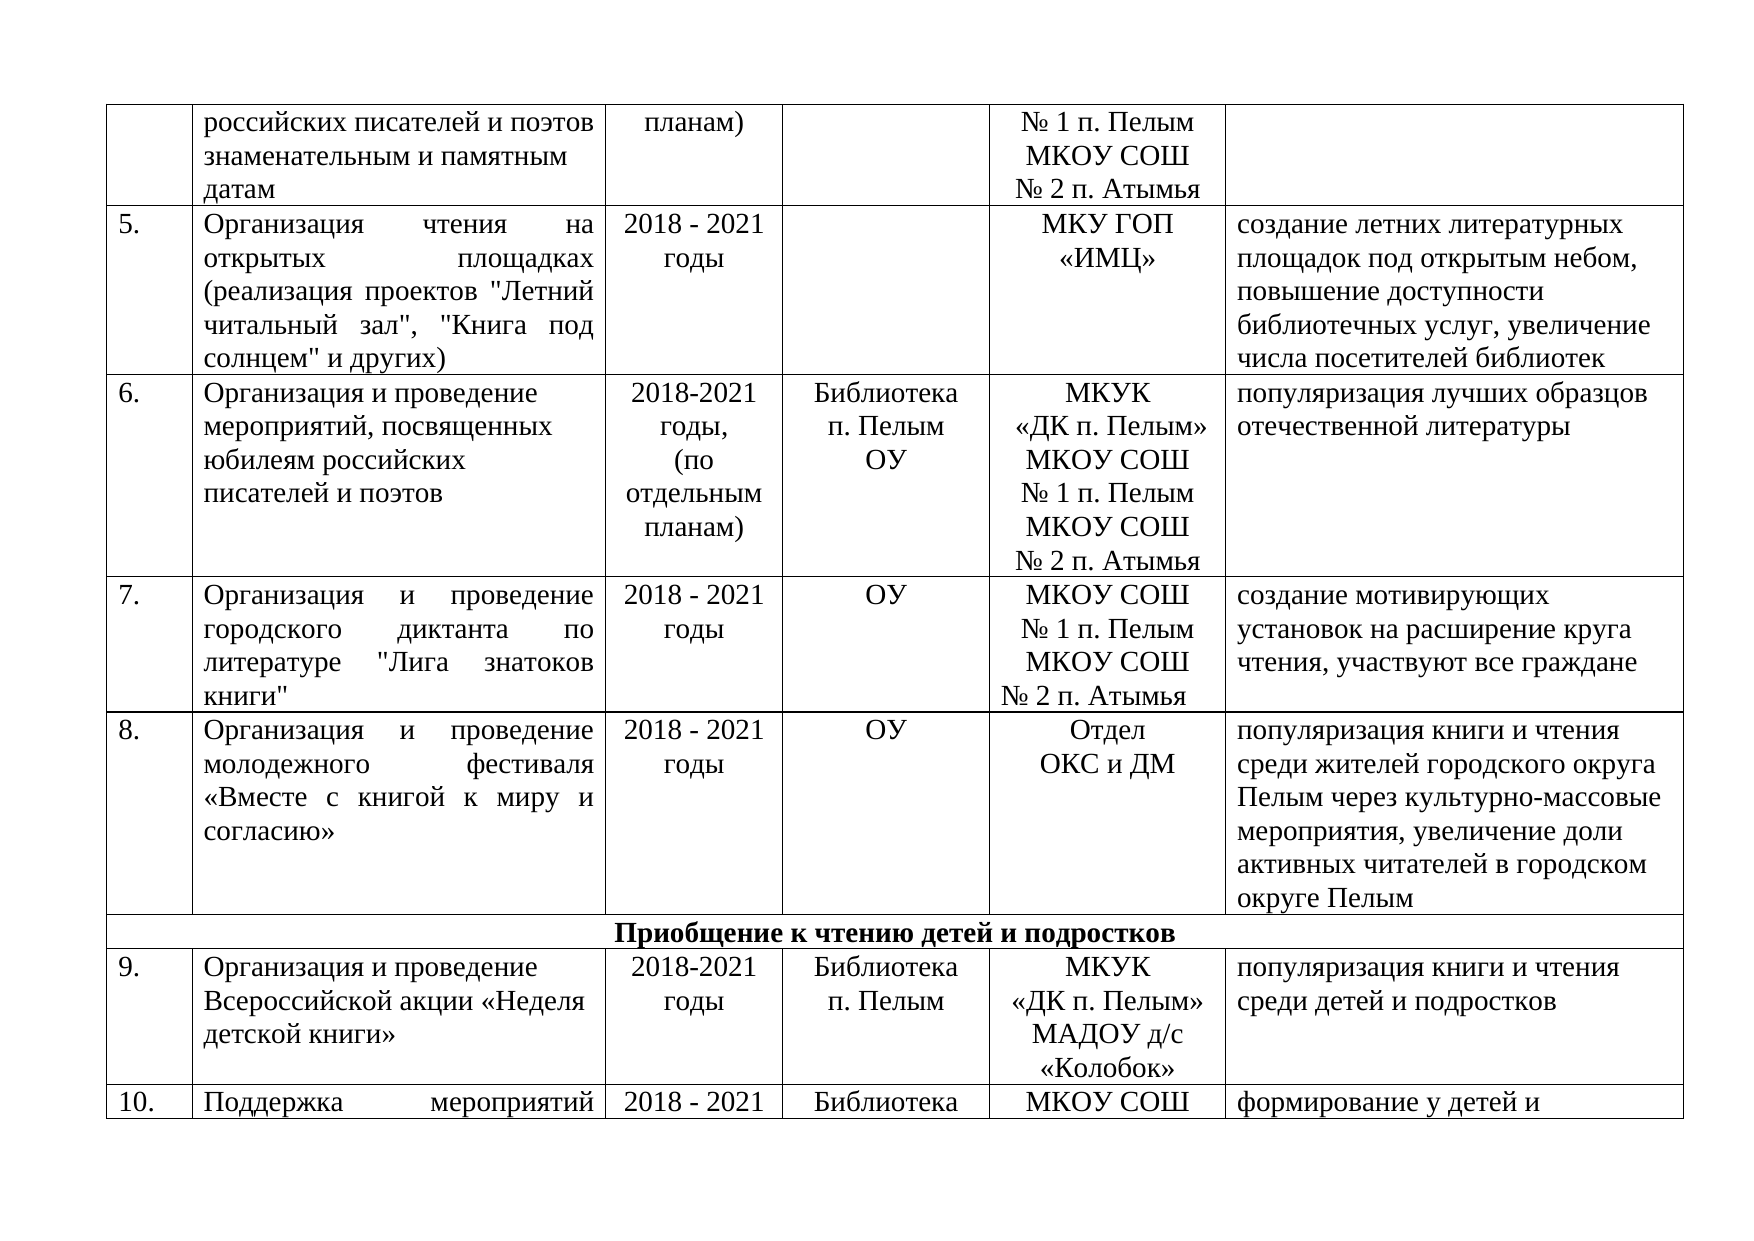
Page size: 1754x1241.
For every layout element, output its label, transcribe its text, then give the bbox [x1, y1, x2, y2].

table_cell 2018 - 2021 годы [606, 206, 782, 374]
table_cell [783, 206, 989, 374]
table_cell Организация и проведение мероприятий, посвященных юбилеям российских писателей и поэтов [193, 375, 605, 576]
table_cell 2018-2021 годы, (по отдельным планам) [606, 375, 782, 576]
table_cell популяризация лучших образцов отечественной литературы [1226, 375, 1683, 576]
table_cell МКУК «ДК п. Пелым» МКОУ СОШ № 1 п. Пелым МКОУ СОШ № 2 п. Атымья [990, 375, 1225, 576]
table_cell 2018 - 2021 годы [606, 713, 782, 914]
table_cell популяризация книги и чтения среди жителей городского округа Пелым через культурно-массовые мероприятия, увеличение доли активных читателей в городском округе Пелым [1226, 713, 1683, 914]
table_cell 10. [107, 1085, 192, 1118]
table_cell 6. [107, 375, 192, 576]
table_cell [1226, 1085, 1683, 1118]
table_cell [606, 105, 782, 205]
table_cell Организация чтения на открытых площадках (реализация проектов "Летний читальный зал", "Книга под солнцем" и других) [193, 206, 605, 374]
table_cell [783, 105, 989, 205]
table_cell популяризация книги и чтения среди детей и подростков [1226, 949, 1683, 1083]
table_cell 9. [107, 949, 192, 1083]
table_cell МКОУ СОШ № 1 п. Пелым МКОУ СОШ № 2 п. Атымья [990, 577, 1225, 711]
table_cell создание мотивирующих установок на расширение круга чтения, участвуют все граждане [1226, 577, 1683, 711]
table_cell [193, 105, 605, 205]
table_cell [990, 1085, 1225, 1118]
table_cell Приобщение к чтению детей и подростков [107, 915, 1683, 948]
table_cell Организация и проведение городского диктанта по литературе "Лига знатоков книги" [193, 577, 605, 711]
table_cell Библиотека п. Пелым [783, 949, 989, 1083]
table_cell ОУ [783, 713, 989, 914]
table_cell ОУ [783, 577, 989, 711]
table_cell Организация и проведение Всероссийской акции «Неделя детской книги» [193, 949, 605, 1083]
table_cell МКУ ГОП «ИМЦ» [990, 206, 1225, 374]
table_cell Библиотека ОУ [783, 1085, 989, 1118]
table_cell 2018 - 2021 годы [606, 577, 782, 711]
table_cell 8. [107, 713, 192, 914]
table_cell Отдел ОКС и ДМ [990, 713, 1225, 914]
table_cell 2018-2021 годы [606, 949, 782, 1083]
table_cell 7. [107, 577, 192, 711]
table_cell Библиотека п. Пелым ОУ [783, 375, 989, 576]
table_cell создание летних литературных площадок под открытым небом, повышение доступности библиотечных услуг, увеличение числа посетителей библиотек [1226, 206, 1683, 374]
table_cell МКУК «ДК п. Пелым» МАДОУ д/с «Колобок» [990, 949, 1225, 1083]
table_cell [193, 1085, 605, 1118]
table_cell 4. [107, 105, 192, 205]
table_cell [1226, 105, 1683, 205]
table_cell 2018 - 2021 годы [606, 1085, 782, 1118]
table_cell 5. [107, 206, 192, 374]
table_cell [990, 105, 1225, 205]
table_cell Организация и проведение молодежного фестиваля «Вместе с книгой к миру и согласию» [193, 713, 605, 914]
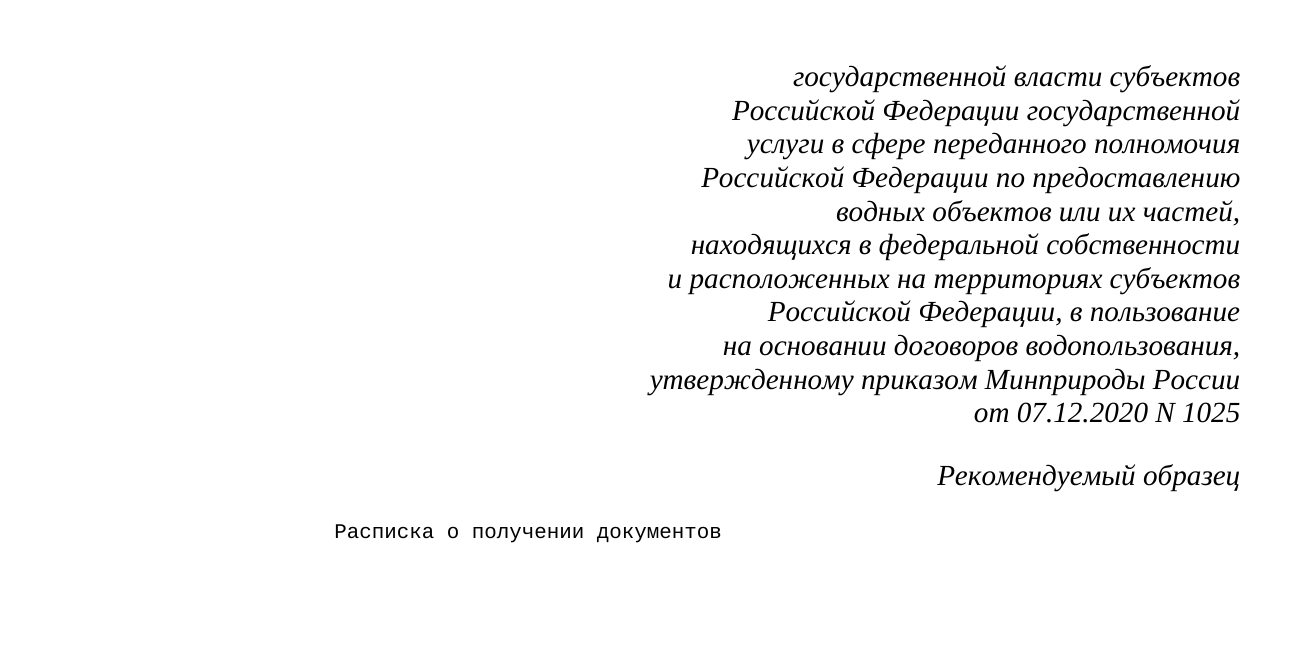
▬▬▬▬▬▬▬▬▬▬
[HOW TO COMPLETE THIS TASK]:
Set down all the entries above verbatim, and include none of the pictures.

[THE COMPLETED TASK]:
Page size: 1754x1241.
For every layout element, output its label, transcribe its text, then give the bbox [x1, y1, x2, y2].

table_cell 2018 - 2021 годы [606, 206, 782, 374]
table_cell [783, 206, 989, 374]
table_cell Организация и проведение мероприятий, посвященных юбилеям российских писателей и поэтов [193, 375, 605, 576]
table_cell 2018-2021 годы, (по отдельным планам) [606, 375, 782, 576]
table_cell популяризация лучших образцов отечественной литературы [1226, 375, 1683, 576]
table_cell МКУК «ДК п. Пелым» МКОУ СОШ № 1 п. Пелым МКОУ СОШ № 2 п. Атымья [990, 375, 1225, 576]
table_cell 2018 - 2021 годы [606, 713, 782, 914]
table_cell популяризация книги и чтения среди жителей городского округа Пелым через культурно-массовые мероприятия, увеличение доли активных читателей в городском округе Пелым [1226, 713, 1683, 914]
table_cell 10. [107, 1085, 192, 1118]
table_cell 6. [107, 375, 192, 576]
table_cell [1226, 1085, 1683, 1118]
table_cell [606, 105, 782, 205]
table_cell Организация чтения на открытых площадках (реализация проектов "Летний читальный зал", "Книга под солнцем" и других) [193, 206, 605, 374]
table_cell [783, 105, 989, 205]
table_cell популяризация книги и чтения среди детей и подростков [1226, 949, 1683, 1083]
table_cell 9. [107, 949, 192, 1083]
table_cell МКОУ СОШ № 1 п. Пелым МКОУ СОШ № 2 п. Атымья [990, 577, 1225, 711]
table_cell создание мотивирующих установок на расширение круга чтения, участвуют все граждане [1226, 577, 1683, 711]
table_cell [193, 105, 605, 205]
table_cell [990, 1085, 1225, 1118]
table_cell Приобщение к чтению детей и подростков [107, 915, 1683, 948]
table_cell Организация и проведение городского диктанта по литературе "Лига знатоков книги" [193, 577, 605, 711]
table_cell Библиотека п. Пелым [783, 949, 989, 1083]
table_cell ОУ [783, 713, 989, 914]
table_cell ОУ [783, 577, 989, 711]
table_cell Организация и проведение Всероссийской акции «Неделя детской книги» [193, 949, 605, 1083]
table_cell МКУ ГОП «ИМЦ» [990, 206, 1225, 374]
table_cell Библиотека ОУ [783, 1085, 989, 1118]
table_cell 2018 - 2021 годы [606, 577, 782, 711]
table_cell 8. [107, 713, 192, 914]
table_cell Отдел ОКС и ДМ [990, 713, 1225, 914]
table_cell 2018-2021 годы [606, 949, 782, 1083]
table_cell 7. [107, 577, 192, 711]
table_cell Библиотека п. Пелым ОУ [783, 375, 989, 576]
table_cell создание летних литературных площадок под открытым небом, повышение доступности библиотечных услуг, увеличение числа посетителей библиотек [1226, 206, 1683, 374]
table_cell МКУК «ДК п. Пелым» МАДОУ д/с «Колобок» [990, 949, 1225, 1083]
table_cell [193, 1085, 605, 1118]
table_cell 4. [107, 105, 192, 205]
table_cell [1226, 105, 1683, 205]
table_cell 2018 - 2021 годы [606, 1085, 782, 1118]
table_cell 5. [107, 206, 192, 374]
table_cell [990, 105, 1225, 205]
table_cell Организация и проведение молодежного фестиваля «Вместе с книгой к миру и согласию» [193, 713, 605, 914]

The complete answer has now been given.